To do:
Below this line is the material. Write out only its lines from the one containing "Torsdagscafét stängs de kommande veckorna" through the one containing "Kallelse till årsmöte 2022", both kept, exactly.

Records provided:
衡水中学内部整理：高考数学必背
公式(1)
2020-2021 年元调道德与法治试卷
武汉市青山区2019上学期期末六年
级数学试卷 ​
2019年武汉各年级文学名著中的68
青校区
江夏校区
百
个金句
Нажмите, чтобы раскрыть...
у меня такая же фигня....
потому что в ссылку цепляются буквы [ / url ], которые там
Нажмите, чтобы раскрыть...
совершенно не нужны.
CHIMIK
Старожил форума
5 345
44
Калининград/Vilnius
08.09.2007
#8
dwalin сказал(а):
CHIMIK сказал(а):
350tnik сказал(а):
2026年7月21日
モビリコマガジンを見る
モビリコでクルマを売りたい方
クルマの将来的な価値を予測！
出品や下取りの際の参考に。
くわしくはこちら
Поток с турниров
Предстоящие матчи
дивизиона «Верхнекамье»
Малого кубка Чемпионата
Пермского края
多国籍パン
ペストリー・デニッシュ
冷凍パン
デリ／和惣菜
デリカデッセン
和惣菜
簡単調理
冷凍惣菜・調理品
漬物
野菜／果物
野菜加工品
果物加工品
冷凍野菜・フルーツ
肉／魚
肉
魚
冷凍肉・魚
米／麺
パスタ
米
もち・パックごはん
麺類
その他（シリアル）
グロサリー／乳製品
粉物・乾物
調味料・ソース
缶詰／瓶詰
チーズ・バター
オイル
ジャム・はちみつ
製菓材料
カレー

* * *

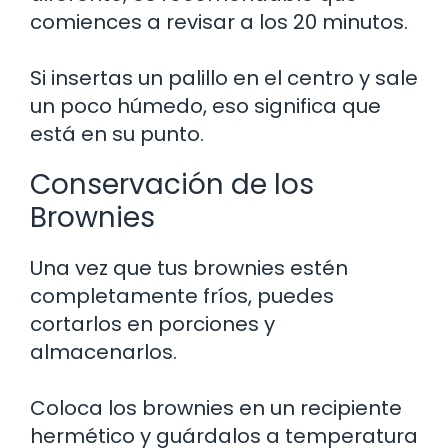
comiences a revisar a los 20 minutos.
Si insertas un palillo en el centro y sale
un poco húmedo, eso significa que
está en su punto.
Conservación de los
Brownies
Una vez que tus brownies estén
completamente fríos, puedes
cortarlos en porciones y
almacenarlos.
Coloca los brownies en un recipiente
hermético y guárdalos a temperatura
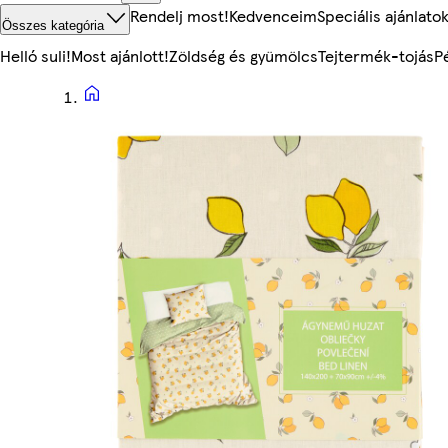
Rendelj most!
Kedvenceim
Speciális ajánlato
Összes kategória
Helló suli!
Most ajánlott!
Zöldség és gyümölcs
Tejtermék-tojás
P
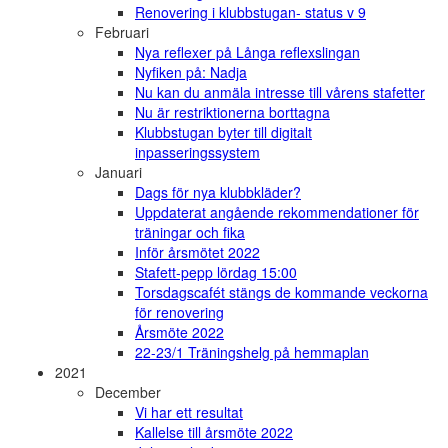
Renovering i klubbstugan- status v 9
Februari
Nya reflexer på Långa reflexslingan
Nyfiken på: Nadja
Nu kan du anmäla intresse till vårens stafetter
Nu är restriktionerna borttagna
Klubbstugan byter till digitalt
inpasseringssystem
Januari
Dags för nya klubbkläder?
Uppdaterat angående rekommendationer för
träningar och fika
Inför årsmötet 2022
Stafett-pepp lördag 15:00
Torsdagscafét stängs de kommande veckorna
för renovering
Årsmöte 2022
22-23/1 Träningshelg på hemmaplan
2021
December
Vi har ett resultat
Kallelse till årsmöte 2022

Task output:
Torsdagscafét stängs de kommande veckorna
för renovering
Årsmöte 2022
22-23/1 Träningshelg på hemmaplan
2021
December
Vi har ett resultat
Kallelse till årsmöte 2022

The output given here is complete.